Tuesday, May 26, 2009

The Witch Thing

Spectral Evidence, my story in the MWA anthology edited by Linda Fairstein, THE PROSECUTION RESTS, is beginning to attract some attention. I find myself thinking about the Salem witch trials again.
The question is, how could a panel of the best educated and most respected men in the Massachusetts Bay Colony have been so gullible as to fall for the lies and histrionics of a crowd of vicious little girls? How could they condemn twenty-five innocent people to a shameful death?
And you say, well, these people weren't like us. It was the olden days, after all. Or it was actually the work of the Devil.
My theory is that the crimes of the judges resulted from a sort of category fault. That is to say, they were viewing what they were seeing from entirely the wrong angle. It happens all the time, usually with consequences far less lethal. For example, at St. Andrews we run a flea market every month to raise money for our struggling church. People come and buy things that other people have donated. Some customers will say, what, only a dollar for that? Here's five, keep the change. They are entering into the spirit of supporting the church, and as a result they walk away feeling good about themselves. Others say, what, a dollar? I'll give you fifty cents. When we let them have the item for seventy-five cents, they feel that they have won the game of bargaining, they are wise and thrifty, and they, too, walk away feeling good about themselves. But they have actually lost, because they are playing by the rules of the wrong game.
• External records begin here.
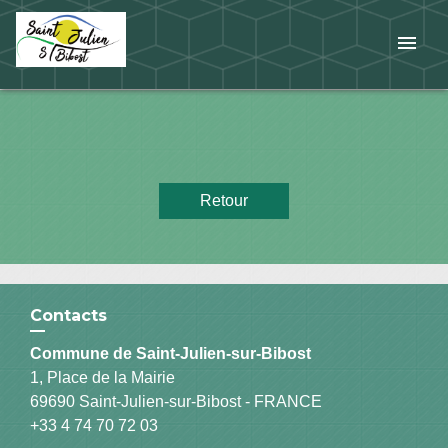
menu
Retour
Contacts
Commune de Saint-Julien-sur-Bibost
1, Place de la Mairie
69690 Saint-Julien-sur-Bibost - FRANCE
+33 4 74 70 72 03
Another instance. There comes a time in HUCKLEBERRY FINN when Huck feels that he must turn in his friend Jim for being a runaway slave. After a struggle with his better nature, Huck gives in to his sinful side and protects his friend. He feels bad about himself. By society's rules, which he well understands, he has failed in his duty. But these, too, are the rules of the wrong game.
The judges of the witch trials worked out of rule books prepared by the fathers of the Puritan church, Cotton Mather and his colleagues. The rules were very clear, and based on their actual experiences with people afflicted by witches. Surely a judge who would not follow these rules, through inappropriate tenderness of heart or unseemly regard for the standing in the community of an accused witch, would be derelict in his duty, no?